Jednocześnie, po raz pierwszy zostały ujawnione sekrety warsztatu malarki — ekspozycję zamyka stół z narzędziami, które bardziej kojarzą się z pracą mechanika precyzyjnego lub chirurga: wiertła, dłuta, noże, skalpele, rękawice. Do tego maksymalny porządek i sterylna czystość. Musi tak być — Moskwa operuje w ciele.
Rytuał przechodzenia
Pierwsze doznanie: w salach muzeum rozlewa się mleczna jasność, której źródła nie widać. Jakby wejść we mgłę. W tej przestrzeni „bez właściwości" — dyskretnie rozmieszczone obrazy i obiekty. Nieduże, zmuszające widza do bliskiego kontaktu. Te prace przyciągają, zarazem odpychają. Zdają się balansować na granicy świętości i profanacji. Odsłaniają jakąś tajemnicę, na przyjęcie której nie jesteśmy gotowi, a może — wolimy jej nie poznać?

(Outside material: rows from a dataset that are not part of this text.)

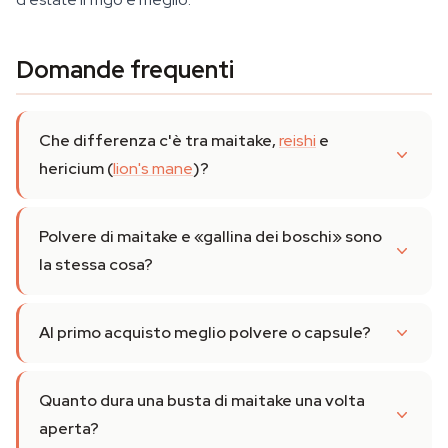
Domande frequenti
Che differenza c'è tra maitake,
reishi
e
hericium (
lion's mane
)?
Polvere di maitake e «gallina dei boschi» sono
la stessa cosa?
Al primo acquisto meglio polvere o capsule?
Quanto dura una busta di maitake una volta
aperta?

Przy wejściu umieszczono prace najstarsze, studenckie (połowa lat 90.). „Były bardzo źle przyjęte przez profesorów, odrzucane, atakowane" — wspomina artystka. Nikt tak jak ona nie malował. Od początku w sztuce Moskwy niepokoił niesamowity, nierealny (nadrealny?) nastrój oraz nietypowa dla młodej dziewczyny tematyka: zainteresowanie duszą, nie ciałem postaci. Ich światem wewnętrznym. Już wtedy autorka uważała, że „człowiek sam dla siebie jest tajemnicą" i to, co widać, nijak nie oddaje tego, co siedzi w środku.

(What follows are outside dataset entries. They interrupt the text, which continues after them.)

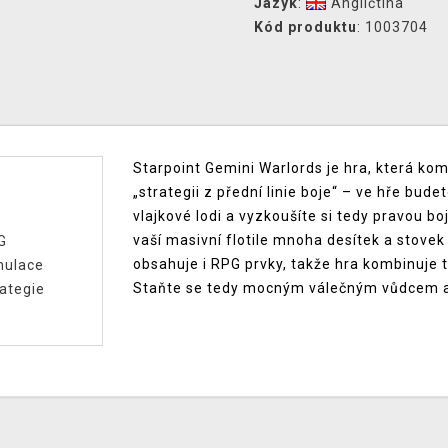
Jazyk
:
Angličtina
Kód produktu
: 1003704
Starpoint Gemini Warlords je hra, která kom
„strategii z přední linie boje“ – ve hře bud
vlajkové lodi a vyzkoušíte si tedy pravou bo
vaší masivní flotile mnoha desítek a stovek
G
obsahuje i RPG prvky, takže hra kombinuje t
mulace
Staňte se tedy mocným válečným vůdcem a
ategie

Na dyplomie pokazała kaftany i nakrycia głowy, które oszpecają i krępują ruchy. Jeszcze nie tortury, lecz wyraźny dyskomfort. Wszystko po to, żeby wyrazić, jak niektórzy ludzie czasami czują się. Zakompleksieni introwertycy, których przeraża konieczność kontaktów z innymi. Wydają się sobie paskudni, niezdarni, skrępowani własnym ciałem, sobą. To właśnie wyrażają te kostiumy.